Воспоминания - страница 5
Предприятие это заключалось в нашей поездке в Крым: не имея ни гроша в кармане, кроме билетов до Ростова, которые мы купили не помню уже на чьи 10 рублей, — мои или его.
На вокзал железной дороги нас пришли провожать все наши друзья и знакомые. Поезд тронулся, и мы стали смотреть на знакомые места, следя глазами за уходящим от нас видом родного города, расположенного на высокой горе. При закате солнца он представлял красивое зрелище, которое завершалось высоким шпилем соборной колокольни. Вот проехали мост реки Пензы, вот мужской монастырь, рощи, села, и все пути к отступлению отрезаны. Здесь мой Бибаев обнаружил свое малодушие и начал плакать. Я его стал стыдить, и мне с трудом удалось вернуть ему бодрость.
В Ростове мы рассчитывали на одного товарища по Пензенской школе, который нас не раз звал к себе, очень сильно хвастался своим житьем и достатком. Мы с трудом нашли его адрес, который знал Бибаев по памяти, и, конечно, все перепутал. Только к вечеру мы, наконец, с двумя чемоданами, плотно набитыми красками, холстами и необходимыми принадлежностями, усталые и изнуренные от голода, так как денег на еду не было, нашли его дом. Но, к нашему огорчению, товарища не было дома. Нас едва впустили в сени на втором этаже, на который вела открытая лестница со двора, а товарища спешно побежали разыскивать по городу. У меня в душе уже начало закрадываться сомнение относительно надежды на радушный прием. Но товарищ из Ростова, собственно, был более сродни Бибаеву, а тот был уверен в обратном. Когда же он явился, оказалось, что я совершенно прав. Вместо радушного приема он гневно по-товарищески начал нас ругать, что мы решились на такую смелость и что он никак не может нам оказать даже приюта. Объяснялось это тем, что сей товарищ порол любовную горячку с какой-то ростовской девицей и собирался на ней жениться. Однако под конец он все же подобрел и предложил нам остановиться у него. Вскоре пришла его возлюбленная. Он послал за водкой, подал ужин.

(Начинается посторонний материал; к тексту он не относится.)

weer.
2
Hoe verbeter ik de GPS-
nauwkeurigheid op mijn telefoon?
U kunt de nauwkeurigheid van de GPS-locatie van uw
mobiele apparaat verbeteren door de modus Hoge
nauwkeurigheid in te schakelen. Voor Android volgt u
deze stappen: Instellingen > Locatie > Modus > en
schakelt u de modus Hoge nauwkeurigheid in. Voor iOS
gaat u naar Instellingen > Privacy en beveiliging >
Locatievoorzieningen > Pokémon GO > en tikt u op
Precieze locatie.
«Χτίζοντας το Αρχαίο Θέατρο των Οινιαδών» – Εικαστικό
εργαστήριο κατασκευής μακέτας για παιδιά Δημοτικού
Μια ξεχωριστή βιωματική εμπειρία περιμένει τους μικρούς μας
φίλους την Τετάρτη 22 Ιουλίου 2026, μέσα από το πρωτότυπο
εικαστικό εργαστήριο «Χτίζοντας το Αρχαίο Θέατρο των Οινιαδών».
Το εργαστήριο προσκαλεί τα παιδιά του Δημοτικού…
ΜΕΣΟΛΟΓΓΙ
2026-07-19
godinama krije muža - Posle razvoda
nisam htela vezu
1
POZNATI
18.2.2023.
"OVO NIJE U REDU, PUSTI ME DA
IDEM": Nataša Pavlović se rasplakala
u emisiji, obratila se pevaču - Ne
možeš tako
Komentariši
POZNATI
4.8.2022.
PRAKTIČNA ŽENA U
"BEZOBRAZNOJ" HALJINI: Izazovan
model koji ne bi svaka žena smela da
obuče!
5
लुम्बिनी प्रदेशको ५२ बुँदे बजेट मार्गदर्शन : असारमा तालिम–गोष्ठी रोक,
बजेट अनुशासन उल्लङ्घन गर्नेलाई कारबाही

Мы выпили и очень сильно опьянели в 40-градусной температуре ростовского пекла. Особенно опьянел Бибаев, почти обезумевший от всего пережитого. Он вылез в окно и по карнизу добрался до ворот, с которых его с трудом удалось стащить. Нам всем постелили постель на полу в комнате вместе с невестой, и мы легли спать.
На другой день рано утром, проснувшись от нестерпимой жары и жажды после накануне выпитого вина, мы спешно помчались на Дон купаться. От нашего дома нужно было пройти три квартала и еще довольно широкую территорию набережной, замусоренную углем, шлаком и нефтью, заложенную рельсами. Но вот невысокий спуск. Мы наскоро разулись и поплыли на другой берег Дона, «пересекая» пароходы, баржи. Наш товарищ энергично старался, из кожи лез плыть впереди всех. Он чувствовал себя хозяином положения, но после Волги и Днепра Дон казался маленьким, и мы, не желая задеть самолюбия хозяина, плыли мирно и спокойно, однако далеко-далеко опередив его и гораздо ранее своего товарища приплыв на другой берег. Еще почти на самой середине наш товарищ, не привыкший к плаванию на более широких просторах (ширина Дона не превышала 20 саженей), жаловался, что он уже устает, чем отбил всякое уважение к себе, с такой энергией поплывшему вначале. Обратно плыть было труднее, и мы все, борющиеся с волнами от ежеминутно проходящих мелких и больших судов, в том числе пассажирских пароходов, плавающих по Азовскому и Черному морям, которые своей массой совсем сбили нас с пути, и мы чуть не попали в катастрофу.
Обратной дорогой наш любезный товарищ заявил нам, что он по причине женитьбы не может нас оставлять у себя. С этого момента, собственно, и началось наше странствование. Он, конечно, не выгнал нас попросту на улицу. Поступил с нами гуманно — помог нам перенести чемоданы в ближайшую гостиницу и дал несколько адресов для получения заказов. Сам же, попрощавшись, канул в воду. Адреса, которые он нам дал, как водится в таких случаях, или совсем не существовали, или адресат давно умер и т. д. Или только что был пожар, по случаю которого жители дома в панике выехали… В этом доме должна была жить одна девица лет семнадцати, по уверениям товарища, весьма хорошенькая, которой надо было давать уроки рисования. Я заочно влюбился в свою погоревшую ученицу, и мне вдруг всерьез стало грустно. Утешением служил предрассудок, по которому выходит, что любовь такое сильное и волшебное чувство, особым образом по инерции передающееся на расстоянии, особенно в тех случаях, когда объекты любви никогда друг друга не видели.